I saw this great post at Father Apprentice – Why Dads are more Better Than Moms – and thought I’d offer the other side of the coin:
Mums arrange sleepovers for your friends.
Mums do the shopping and so put chocolate HobNobs and Cheesy Puffs in the cupboards.
Mums don’t mind if you cry over a film/a cut knee/a girl.
Mums remember all your key dates so you don’t have to.
Mums instinctively know what’s wrong without you actually having to tell them.
Mums have bat hearing in the night and instantly know when you need them.
Mums are prepared to wash your mud-caked stinkin rugby/footy/hockey kit.
Mums come into direct contact with your vomit/pee/poo and don’t dance around like a big girl and make a scene.

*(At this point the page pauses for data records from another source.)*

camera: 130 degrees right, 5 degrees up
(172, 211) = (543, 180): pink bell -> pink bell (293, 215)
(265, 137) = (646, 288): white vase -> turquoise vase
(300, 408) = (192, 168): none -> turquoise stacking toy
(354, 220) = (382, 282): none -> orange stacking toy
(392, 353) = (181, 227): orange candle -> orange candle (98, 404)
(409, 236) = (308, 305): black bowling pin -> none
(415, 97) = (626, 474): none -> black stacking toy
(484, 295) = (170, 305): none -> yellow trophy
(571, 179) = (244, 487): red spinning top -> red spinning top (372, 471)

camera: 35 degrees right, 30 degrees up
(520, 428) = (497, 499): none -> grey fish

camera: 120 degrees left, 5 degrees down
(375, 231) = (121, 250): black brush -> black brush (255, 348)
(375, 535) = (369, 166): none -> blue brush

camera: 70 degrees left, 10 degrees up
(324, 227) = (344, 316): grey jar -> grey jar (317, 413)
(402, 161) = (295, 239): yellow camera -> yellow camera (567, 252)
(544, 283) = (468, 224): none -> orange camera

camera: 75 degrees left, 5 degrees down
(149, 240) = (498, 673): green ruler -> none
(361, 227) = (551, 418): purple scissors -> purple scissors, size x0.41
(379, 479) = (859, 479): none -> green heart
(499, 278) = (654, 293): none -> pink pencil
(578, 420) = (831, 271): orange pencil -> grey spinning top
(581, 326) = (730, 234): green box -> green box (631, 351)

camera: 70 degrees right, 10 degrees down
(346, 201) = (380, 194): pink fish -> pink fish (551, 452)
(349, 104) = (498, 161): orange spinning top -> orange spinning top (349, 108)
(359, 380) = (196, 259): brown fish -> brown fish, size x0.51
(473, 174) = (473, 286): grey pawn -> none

Mums will never embarrass you on the dance floor.
Mums drive better.
And then I asked the wisdom of Twitter:
Mums can multi task. They can change a nappy/empty the dishwasher and help with your homework without breaking into a sweat (@LauraCYMFT)
Mums always give you the benefit of the doubt. Always. And have boobs so give squishier hugs (@ScribblingMum)
Mums ALWAYS know where the missing hairbrush/shoe/football/crucial LEGO piece is. It’s second nature (@LauraAWNTYM)
Mums are brave enough to do the dentist/optician/hospital/minor injuries/homework … (@CazbatTweets)
Mums are happy to roll with it (@MissBethAnn)
Mums can grow hair on their knuckles too. They just choose not to! (@MumsRock)
Mums are proud of you if you get up in the morning. Dads expect actual achievements! (@Mumra)
Mums are better at mopping up tears (@LivingWithKids)
Mums have the best “make it better” cuddles (@LittleLilyPadCo)
Mums see a quiet house as trouble brewing and go investigate. Dads put the telly on then find the kids ice skating in the kitchen (@MammyWoo)
Because we just are! (@Mammyskitchen)
“God could not be everywhere and therefore He made mothers.”
– Jewish Proverb
“I know how to do anything – I’m a mom.”
– Rosanne Barr
So what say you? Any more to add that show why mums are better than dads?